Fernuni Hagen setzt auf Smartphone-Apps für Studenten

Was wir bereits wissen
Smartphone-Apps sollen Studenten der Fernuniversität Hagen helfen. Damit wird Lernstoff via Anwendungen für Smartphones und Tablet-Computer angeboten. Damit kommt die Uni Hagen dem Wunsch zahlreicher Studenten nach.

Hagen.. Mit fast 80.000 Studenten ist die Fernuniversität Hagen die größte Hochschule Deutschlands. Und weil die Studenten der Hochschule über das ganze Land verteilt sind und 6.000 von ihnen sogar im Ausland leben, hat man sich an der Fernuni schon immer viele Gedanken darüber gemacht, wie man die Studenten mit Lehrstoff versorgt. Nach Studienbriefen, Internetseiten und Online-Konferenzen setzt die Fernuniversität nun seit Ende vergangenen Jahres auf sogenannte Apps, kleine Programme, die speziell für Smartphones und Tablet-Computer entwickelt wurden und kostenlos heruntergeladen werden können.

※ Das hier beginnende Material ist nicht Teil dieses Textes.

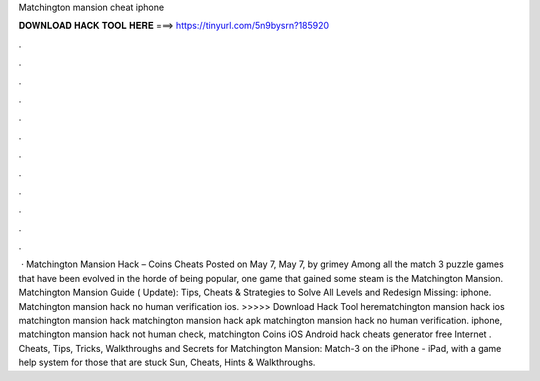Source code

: Matchington mansion cheat iphone

𝐃𝐎𝐖𝐍𝐋𝐎𝐀𝐃 𝐇𝐀𝐂𝐊 𝐓𝐎𝐎𝐋 𝐇𝐄𝐑𝐄 ===> https://tinyurl.com/5n9bysrn?185920

.

.

.

.

.

.

.

.

.

.

.

.

 · Matchington Mansion Hack – Coins Cheats Posted on May 7, May 7, by grimey Among all the match 3 puzzle games that have been evolved in the horde of being popular, one game that gained some steam is the Matchington Mansion. Matchington Mansion Guide ( Update): Tips, Cheats & Strategies to Solve All Levels and Redesign Missing: iphone. Matchington mansion hack no human verification ios. >>>>> Download Hack Tool herematchington mansion hack ios matchington mansion hack matchington mansion hack apk matchington mansion hack no human verification. iphone, matchington mansion hack not human check, matchington Coins iOS Android hack cheats generator free Internet . Cheats, Tips, Tricks, Walkthroughs and Secrets for Matchington Mansion: Match-3 on the iPhone - iPad, with a game help system for those that are stuck Sun, Cheats, Hints & Walkthroughs.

Zwei Apps kostenlose für Apple- und Android-Geräte

"Wir haben die Studenten gefragt, über welche Medien wir sie zusätzlich erreichen können und viele wünschten sich ein Angebot für Smartphones und Tablet-Computer, so dass sie auch unterwegs arbeiten können", sagt Bildungswissenschaftlerin Claudia de Witt von der Hagener Hochschule.

Zwei Apps bietet die Fern-Uni kostenlos für Apple- und Android-Geräte an: das App "moBiwi kompakt" und "iLernkarten". "moBiwi kompakt" wurde vom Lehrstuhl von Claudia de Witt entwickelt und bietet Fragen und Antworten zum Thema Bildungswissenschaft. Die Studenten können zusätzlich eigene Fragen und Antworten formulieren und sie online mit ihren Kommilitonen austauschen. "Es ist wichtig, dass die Studenten nicht nur lesen, sondern sich auch mündlich austauschen", erklärt Witt. "Deshalb können sie sich alle Texte der App vorlesen lassen, aber auch eigene Texte aufnehmen und an andere versenden."

Karteikarten auf dem Handy

Soweit geht die zweite App allerdings nicht. Die "iLernkarten" des Mediendidakten Theo Bastiaens sind eher die moderne Version der guten, alten Karteikarten, bei denen auf der einen Seite die Frage, auf der anderen die Antwort steht. Die Studenten können hier nichts hinzufügen und auch nichts mit anderen teilen. Bastiaens sagt: "Wir haben an der Fernuni zahlreiche interaktive Angebote, wollten aber die 'iLernkarten' von diesen Bereichen trennen. Unsere App ist wie ein Lehrbuch, auf das kann man auch nicht reagieren."

Die beiden Apps sind erst der Anfang: Nachdem sie bereits von mehreren Hundert Studenten genutzt werden, sollen an der Fernuni Hagen bald weitere Bildungsangebote zum Herunterladen auf Smartphones und Tablet-Computer folgen.